#### What is being asked
Write out the entire listing exactly, so that each line matches the original.

(Dataset extract Opens)

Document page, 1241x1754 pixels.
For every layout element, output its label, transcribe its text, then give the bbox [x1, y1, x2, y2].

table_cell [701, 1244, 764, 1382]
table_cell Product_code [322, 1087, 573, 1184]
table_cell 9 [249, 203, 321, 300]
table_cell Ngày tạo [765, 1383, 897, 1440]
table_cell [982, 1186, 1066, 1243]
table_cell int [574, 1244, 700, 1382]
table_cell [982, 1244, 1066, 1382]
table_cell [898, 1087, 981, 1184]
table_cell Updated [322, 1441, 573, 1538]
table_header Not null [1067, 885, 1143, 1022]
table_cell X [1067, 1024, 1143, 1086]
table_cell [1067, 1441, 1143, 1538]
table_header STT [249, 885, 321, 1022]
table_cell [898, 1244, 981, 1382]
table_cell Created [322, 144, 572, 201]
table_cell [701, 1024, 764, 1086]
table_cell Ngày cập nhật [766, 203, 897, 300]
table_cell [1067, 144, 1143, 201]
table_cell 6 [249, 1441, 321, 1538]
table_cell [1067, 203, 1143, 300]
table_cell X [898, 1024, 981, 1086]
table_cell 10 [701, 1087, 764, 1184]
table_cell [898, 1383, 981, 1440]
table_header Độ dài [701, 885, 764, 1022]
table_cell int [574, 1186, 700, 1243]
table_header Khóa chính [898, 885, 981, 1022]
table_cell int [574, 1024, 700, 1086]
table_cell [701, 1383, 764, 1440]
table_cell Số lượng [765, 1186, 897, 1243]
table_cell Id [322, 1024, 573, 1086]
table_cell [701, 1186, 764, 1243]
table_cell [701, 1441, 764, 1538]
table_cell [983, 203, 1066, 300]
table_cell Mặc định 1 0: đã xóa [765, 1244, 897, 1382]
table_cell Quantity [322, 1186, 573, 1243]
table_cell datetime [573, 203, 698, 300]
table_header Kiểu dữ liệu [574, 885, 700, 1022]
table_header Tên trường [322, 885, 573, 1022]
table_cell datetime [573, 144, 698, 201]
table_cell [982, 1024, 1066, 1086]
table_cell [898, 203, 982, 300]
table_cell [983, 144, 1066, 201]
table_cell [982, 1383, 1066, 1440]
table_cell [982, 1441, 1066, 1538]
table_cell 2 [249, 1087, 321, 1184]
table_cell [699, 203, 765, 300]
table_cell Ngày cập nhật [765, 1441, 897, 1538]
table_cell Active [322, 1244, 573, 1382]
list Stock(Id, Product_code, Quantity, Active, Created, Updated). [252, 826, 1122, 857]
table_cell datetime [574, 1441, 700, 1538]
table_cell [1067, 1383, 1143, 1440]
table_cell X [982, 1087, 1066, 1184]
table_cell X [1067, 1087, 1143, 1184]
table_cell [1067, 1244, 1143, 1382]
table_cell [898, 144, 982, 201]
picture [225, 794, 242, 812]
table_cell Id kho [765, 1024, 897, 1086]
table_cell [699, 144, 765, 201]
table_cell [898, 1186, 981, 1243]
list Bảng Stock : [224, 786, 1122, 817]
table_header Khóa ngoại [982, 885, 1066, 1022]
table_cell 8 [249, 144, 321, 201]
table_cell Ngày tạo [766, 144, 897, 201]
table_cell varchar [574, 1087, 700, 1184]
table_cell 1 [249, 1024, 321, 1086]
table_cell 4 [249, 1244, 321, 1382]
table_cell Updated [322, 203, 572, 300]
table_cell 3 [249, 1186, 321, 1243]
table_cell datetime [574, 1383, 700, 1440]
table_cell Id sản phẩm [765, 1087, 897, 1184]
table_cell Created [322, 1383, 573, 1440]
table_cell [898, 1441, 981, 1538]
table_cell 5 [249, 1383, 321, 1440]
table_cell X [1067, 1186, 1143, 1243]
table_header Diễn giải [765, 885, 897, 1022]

(Dataset extract Closes)

#### The answer
Document page, 1241x1754 pixels.
For every layout element, output its label, transcribe its text, then give the bbox [x1, y1, x2, y2].

table_cell [701, 1244, 764, 1382]
table_cell Product_code [322, 1087, 573, 1184]
table_cell 9 [249, 203, 321, 300]
table_cell Ngày tạo [765, 1383, 897, 1440]
table_cell [982, 1186, 1066, 1243]
table_cell int [574, 1244, 700, 1382]
table_cell [982, 1244, 1066, 1382]
table_cell [898, 1087, 981, 1184]
table_cell Updated [322, 1441, 573, 1538]
table_header Not null [1067, 885, 1143, 1022]
table_cell X [1067, 1024, 1143, 1086]
table_cell [1067, 1441, 1143, 1538]
table_header STT [249, 885, 321, 1022]
table_cell [898, 1244, 981, 1382]
table_cell Created [322, 144, 572, 201]
table_cell [701, 1024, 764, 1086]
table_cell Ngày cập nhật [766, 203, 897, 300]
table_cell [1067, 144, 1143, 201]
table_cell 6 [249, 1441, 321, 1538]
table_cell [1067, 203, 1143, 300]
table_cell X [898, 1024, 981, 1086]
table_cell 10 [701, 1087, 764, 1184]
table_cell [898, 1383, 981, 1440]
table_header Độ dài [701, 885, 764, 1022]
table_cell int [574, 1186, 700, 1243]
table_header Khóa chính [898, 885, 981, 1022]
table_cell int [574, 1024, 700, 1086]
table_cell [701, 1383, 764, 1440]
table_cell Số lượng [765, 1186, 897, 1243]
table_cell Id [322, 1024, 573, 1086]
table_cell [701, 1186, 764, 1243]
table_cell [701, 1441, 764, 1538]
table_cell [983, 203, 1066, 300]
table_cell Mặc định 1 0: đã xóa [765, 1244, 897, 1382]
table_cell Quantity [322, 1186, 573, 1243]
table_cell datetime [573, 203, 698, 300]
table_header Kiểu dữ liệu [574, 885, 700, 1022]
table_header Tên trường [322, 885, 573, 1022]
table_cell datetime [573, 144, 698, 201]
table_cell [982, 1024, 1066, 1086]
table_cell [898, 203, 982, 300]
table_cell [983, 144, 1066, 201]
table_cell [982, 1383, 1066, 1440]
table_cell [982, 1441, 1066, 1538]
table_cell 2 [249, 1087, 321, 1184]
table_cell [699, 203, 765, 300]
table_cell Ngày cập nhật [765, 1441, 897, 1538]
table_cell Active [322, 1244, 573, 1382]
list Stock(Id, Product_code, Quantity, Active, Created, Updated). [252, 826, 1122, 857]
table_cell datetime [574, 1441, 700, 1538]
table_cell [1067, 1383, 1143, 1440]
table_cell X [982, 1087, 1066, 1184]
table_cell X [1067, 1087, 1143, 1184]
table_cell [1067, 1244, 1143, 1382]
table_cell [898, 144, 982, 201]
picture [225, 794, 242, 812]
table_cell Id kho [765, 1024, 897, 1086]
table_cell [699, 144, 765, 201]
table_cell [898, 1186, 981, 1243]
list Bảng Stock : [224, 786, 1122, 817]
table_header Khóa ngoại [982, 885, 1066, 1022]
table_cell 8 [249, 144, 321, 201]
table_cell Ngày tạo [766, 144, 897, 201]
table_cell varchar [574, 1087, 700, 1184]
table_cell 1 [249, 1024, 321, 1086]
table_cell 4 [249, 1244, 321, 1382]
table_cell Updated [322, 203, 572, 300]
table_cell 3 [249, 1186, 321, 1243]
table_cell datetime [574, 1383, 700, 1440]
table_cell Id sản phẩm [765, 1087, 897, 1184]
table_cell Created [322, 1383, 573, 1440]
table_cell [898, 1441, 981, 1538]
table_cell 5 [249, 1383, 321, 1440]
table_cell X [1067, 1186, 1143, 1243]
table_header Diễn giải [765, 885, 897, 1022]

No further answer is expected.